Spätestens seit der berühmten Definition von Gesundheit durch die Weltgesundheitsorganisation als "Zustand vollkommenen körperlichen, seelischen und sozialen Wohlbefindens" haben sich vielfältige Hoffnungen und Erwartungen an das säkulare Lebensideal geheftet. Obwohl gegenwärtig weiterhin die Faszination der Klinik ungebrochen ist und der Reiz des Pathologischen nichts von seiner Anziehungskraft verloren hat, wovon der Therapiekult beredtes Zeugnis ablegt, ist gleichwohl der umstandslose Hang zum Moribunden und Maroden allmählich gegenüber dem modischen Trend zum Positiven etwas in den Hintergrund gerückt. Fast unbemerkt hat sich das Gesundheitsmotiv zum Generalnenner für richtiges Leben aufgebläht.

Alternative wie etablierte Propagandisten gesundheitlichen Glücks basteln seitdem eifrig daran, den neuzeitlichen Gesundheitsmythos als Ersatz für verlorenen Lebenssinn mit Nachdruck zu inthronisieren. Wo gesellschaftliche Spaltungen und Umweltbedrohungen das Handeln lähmen und blockieren, enthüllt sich Gesundheit als sinnstiftende Perspektive, welche das richtige Leben im falschen verheißt, unbekümmert um die Frage, ob nicht die beschworene Positivität des ersehnten Ganzen das verhüllte Unwahre sei.

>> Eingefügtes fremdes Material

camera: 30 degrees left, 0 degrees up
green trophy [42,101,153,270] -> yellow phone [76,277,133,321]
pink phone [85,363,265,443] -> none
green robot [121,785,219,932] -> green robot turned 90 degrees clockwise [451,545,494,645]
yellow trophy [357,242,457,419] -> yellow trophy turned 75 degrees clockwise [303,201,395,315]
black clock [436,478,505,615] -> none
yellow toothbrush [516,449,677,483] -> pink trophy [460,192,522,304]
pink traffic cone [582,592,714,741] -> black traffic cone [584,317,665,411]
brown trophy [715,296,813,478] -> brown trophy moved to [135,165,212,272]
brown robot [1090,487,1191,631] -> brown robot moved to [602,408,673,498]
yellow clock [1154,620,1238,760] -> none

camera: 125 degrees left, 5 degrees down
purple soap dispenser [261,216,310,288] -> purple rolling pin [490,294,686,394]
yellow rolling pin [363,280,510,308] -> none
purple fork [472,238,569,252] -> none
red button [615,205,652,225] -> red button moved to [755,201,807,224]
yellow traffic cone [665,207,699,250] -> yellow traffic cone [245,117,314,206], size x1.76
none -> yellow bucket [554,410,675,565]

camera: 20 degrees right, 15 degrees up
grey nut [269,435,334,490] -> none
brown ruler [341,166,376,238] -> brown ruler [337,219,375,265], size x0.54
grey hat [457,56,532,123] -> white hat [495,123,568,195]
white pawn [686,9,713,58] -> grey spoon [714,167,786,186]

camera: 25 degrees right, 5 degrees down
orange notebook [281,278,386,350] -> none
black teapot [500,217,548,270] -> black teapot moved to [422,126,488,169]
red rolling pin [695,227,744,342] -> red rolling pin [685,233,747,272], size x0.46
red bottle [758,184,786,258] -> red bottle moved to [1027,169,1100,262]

Bei aller Sensibilisierung für Fragen der Gesundheit bleiben folglich mögliche Funktionen des Gesundheitsbooms verdeckt. Umso bedeutsamer werden daher Überlegungen zur Diskussion des Gesundheitsmotivs im Rahmen psychosozialer Praxis.

Georg Hörmann beleuchtet die Entwicklung und Ausbreitung des Gesundheitsmotivs und dessen Verknüpfung mit der zunehmenden Körperstilisierung. Wie statt einer Kultur beider Bereiche eher ein magischer Kult zelebriert wird, enthüllt sich an Gesundheitsmythen des Sports besonders anschaulich.

Eberhard Göpel wendet sich ausgehend von der Widersprüchlichkeit des Gesundheitsmotivs gegen therapeutische Entmündigung und Entmachtung im Gesundheitswesen und entfaltet Perspektiven einer sozialökologischen Gesundheitspolitik und Lebenskultur.

Hans Zygowski weist an Entwicklungstendenzen im Psycho-Sektor Medizinisierung und Klinifizierung als professionelle Strategien expandierender Berufsgruppen auf. Die Kehrseite der Fiktion von "gesunden" Verhältnissen erweist sich an der ausufernden Therapeutisierung von Lebensbereichen.